Had Rook not been assassinated, I fear he may have taken his own life in due time. I thought as I stared out the window of the study. There was a garden outside it, a lovely sight if the plants weren’t dying and vines didn’t reach up over the window. Seems the mansion had fallen into disrepair in the time Rook took over. Likely the servants seeing no reason to do their duty when Rook never went outside.
From what I could tell. Rook had no confidence whatsoever and lived in the shadow of his older brother Seiran and his father. I wondered if this assassination was retaliation from the villagers who believed Rook the cause for their misfortune. I doubted it though seeing as from all Rook wrote the village was simple, it wouldn’t have been able to pay assassins to kill him and they would have never been able to get past Bartak and his other guards had the villagers tried to kill him themselves. Still, all these events lining up together so quickly painted a terrible picture. Like everything in the world had turned against Rook. I doubted that was what happened. The fact this all peeked at an assassination of the poor boy made me wonder if the misfortune of the village was all orchestrated by a third party. I heard of such things happening in my past life.
Lord fighting for land by tormenting the fiefs of competing Lords to disenfranchise them from their people. I combed back my hair as I turned to the study entrance. Bartak was likely standing guard on the other side. In the last two hours I spent reading through Rook’s journal I had gained a better picture of the boy.

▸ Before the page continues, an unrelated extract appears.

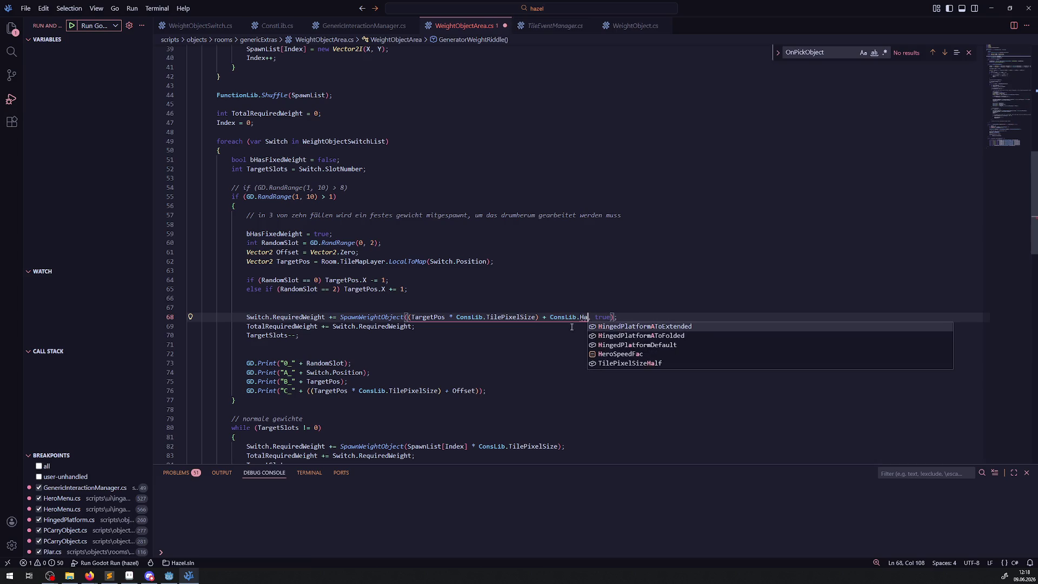
{"action": "left_click", "coordinate": [627, 363]}
{"action": "mouse_move", "coordinate": [615, 316]}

A meek young man who struggled to distinguish himself from his family. Someone who faced constant comparison to a brother who was a general in the Tirith royal army. Rook stood as little more than a fly marring the perfection that was Seiran Talark. The poor boy never stood a chance against him. At least he didn’t think he did, from how often he compared himself to his brother. I pitied the boy that was for sure. But more than that I found myself disappointed in him. Why did he never try to be more, each page of his journal told of how Rook just gave up and refused to try and be more. I know being faced with perfection is hard and seeking to match it was impossible. But Rook should have tried to do more.
He should have put more effort into his life. I would have. But I guess I was always the defiant type. Refusing to back down from challenges and bullheadly facing off against tribulations that would have broken lesser men. I wanted to reach out to Rook’s soul and draw him back to life and demand he try harder. I wanted to shackle his soul back to his body and make him into a proper Lord.
But I couldn’t. even if I could use my magic, I wouldn’t do that to the boy. While his life was filled with failures, I would dishonor his memory by forcing him to suffer more. I hoped his afterlife could be better than mine was. With a deep breath I stood and moved towards the doors. I needed to speak with Bartak. He likely knew the contents of the journal. Why else would he have hesitated to let me read it. he must have wanted to spare me the knowledge of Rooks failures and doubts. Where I truly was Rook, I may have ended my life right then and there. I had no doubt that the poor boy had been close to ending his life himself already. With how deep his mental scars ran it wouldn’t surprise me if that were the case.
One more failure in the village and the boy would have thrown himself form the mansion walls on his own. Good thing he didn’t, seeing as that would have been an odd way to reincarnate. To wake up in a broken body at the bottom of a cliff. Yeah, a great start to my new life that would not have been.